- 原文
小児がんで子供を亡くした後のつらさ、悲しみは計りしれません。
それらをすぐに癒すような特効薬もありません。
娘を小児がんで亡くした体験を元に、残された家族はどう前を向いていくべきか、心のサポートのあり方を書き残していきます。
小児がんで我が子を亡くした家族の心
自分が産み育ててきた我が子が自分より先に亡くなる事は、その年齢に関わらず大きな絶望を与えます。
親にとっては自分が亡くなるよりも辛い出来事に他なりません。
- 罪悪感
- 夫婦関係の変化・亀裂
- 兄弟への接し方の変化
罪悪感
「あの時、ああすればよかった」、「こうしなければよかった」という後悔と、罪悪感は常に親の心を蝕みます。
私はかつて、娘が薬をなかなか飲まずに、ぐずっているのを叱ってしまった事があります。
その時は私自身も必死だったのですが、今思うと、本当にかわいそうなことをしました。
どうしてもっと娘のペースにあわせてあげられなかったのか。
涙をぽろぽろこぼしながら薬を飲んでいた姿を思い出すたび、胸がつぶれそうになるのです。
夫婦関係の変化・亀裂
闘病中の我が子を支える目線は父親と母親で全く違います。
特に父親は経済的に支える責任がありますから、看病や闘病生活になかなか沿うことができなかった負い目や後悔を持つことがあります。
また、病状が末期状態になり、余命宣告に近い話になると、治療を更に重ねるのか、治療をやめて思い出作りに専念するのかについても両親で意見の相違が出る場合があります。

- 提供データ
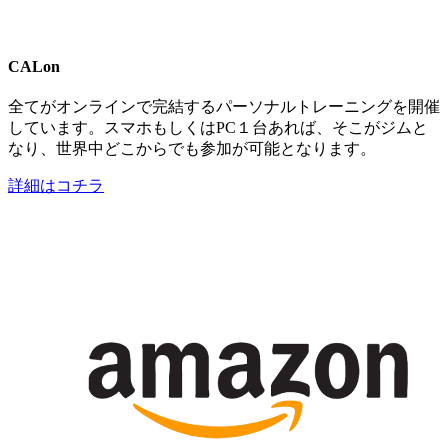
CALon
全てがオンラインで完結するパーソナルトレーニングを開催
しています。スマホもしくはPC１台あれば、そこがジムと
なり、世界中どこからでも参加が可能となります。
詳細はコチラ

- 取り組む課題
1/ 小児がんで子を亡くした家族についての原文では、筆者が娘を叱ってしまったのはどんなときか。
2/ 小児がんで子を亡くした家族についての原文を、最後の文の後から書き継ぐこと。

- 課題の解答
1/ 娘が薬をなかなか飲まずに、ぐずっていたときだ。

2/
私たち夫婦の場合、私(父)は治療を続行、妻は治療をやめて楽しい思い出作りに専念させるということで真っ二つに分かれました。
妻の気持ちも凄くわかりました。
これ以上、娘に痛い思いをさせたくない、と。
私には受け入れがたい選択でした。
治療をやめる=娘が亡くなるのが確定してしまうということです。
そんなことは絶対に、絶対にいやでした。
最後には、妻の意見を取り入れ、娘の好きなことをさせてあげようという事になりました。
しかし、仮退院、外泊を待つことなく病状は急変、天国へ旅立ってしまいました。
兄弟への接し方の変化
子供の死は、遺された子供(兄弟)にとって、親から接し方が変化するきっかけになります。
親は、「もう一人の子供も失うのではないか」という不安から、遺された子供について過保護になります。
その過保護さは、亡くなった子供の身代わりのようにしたりするように感じるでしょう(実際にあるかもしれません)。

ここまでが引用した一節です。